__Action item__
When the line with "#### Exercise 5" is reached, include it and stop; before that, copy each line of the listing exactly from the first.

____

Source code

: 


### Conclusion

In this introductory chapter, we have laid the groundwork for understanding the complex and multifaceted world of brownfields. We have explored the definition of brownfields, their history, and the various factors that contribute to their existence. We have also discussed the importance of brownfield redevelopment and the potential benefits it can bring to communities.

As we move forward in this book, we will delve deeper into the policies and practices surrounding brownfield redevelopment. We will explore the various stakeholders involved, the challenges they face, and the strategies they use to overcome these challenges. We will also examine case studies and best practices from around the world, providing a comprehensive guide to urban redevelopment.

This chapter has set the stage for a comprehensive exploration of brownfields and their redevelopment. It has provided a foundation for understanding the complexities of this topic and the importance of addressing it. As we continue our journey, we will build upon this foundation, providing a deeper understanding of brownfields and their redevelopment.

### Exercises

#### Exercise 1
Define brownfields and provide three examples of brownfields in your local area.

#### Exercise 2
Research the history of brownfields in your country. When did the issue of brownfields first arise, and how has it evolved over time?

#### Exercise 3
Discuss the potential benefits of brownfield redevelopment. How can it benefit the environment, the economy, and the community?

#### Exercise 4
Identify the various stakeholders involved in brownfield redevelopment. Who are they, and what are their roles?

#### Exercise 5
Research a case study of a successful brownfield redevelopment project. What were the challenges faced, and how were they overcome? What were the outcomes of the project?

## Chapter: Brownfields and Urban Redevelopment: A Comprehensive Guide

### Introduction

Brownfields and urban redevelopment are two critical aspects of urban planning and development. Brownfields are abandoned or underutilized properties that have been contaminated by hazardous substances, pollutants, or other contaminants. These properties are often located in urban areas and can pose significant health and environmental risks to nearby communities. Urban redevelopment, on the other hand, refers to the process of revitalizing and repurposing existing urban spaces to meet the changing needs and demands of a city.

____

__Answer below__
Source code

: 


### Conclusion

In this introductory chapter, we have laid the groundwork for understanding the complex and multifaceted world of brownfields. We have explored the definition of brownfields, their history, and the various factors that contribute to their existence. We have also discussed the importance of brownfield redevelopment and the potential benefits it can bring to communities.

As we move forward in this book, we will delve deeper into the policies and practices surrounding brownfield redevelopment. We will explore the various stakeholders involved, the challenges they face, and the strategies they use to overcome these challenges. We will also examine case studies and best practices from around the world, providing a comprehensive guide to urban redevelopment.

This chapter has set the stage for a comprehensive exploration of brownfields and their redevelopment. It has provided a foundation for understanding the complexities of this topic and the importance of addressing it. As we continue our journey, we will build upon this foundation, providing a deeper understanding of brownfields and their redevelopment.

### Exercises

#### Exercise 1
Define brownfields and provide three examples of brownfields in your local area.

#### Exercise 2
Research the history of brownfields in your country. When did the issue of brownfields first arise, and how has it evolved over time?

#### Exercise 3
Discuss the potential benefits of brownfield redevelopment. How can it benefit the environment, the economy, and the community?

#### Exercise 4
Identify the various stakeholders involved in brownfield redevelopment. Who are they, and what are their roles?

#### Exercise 5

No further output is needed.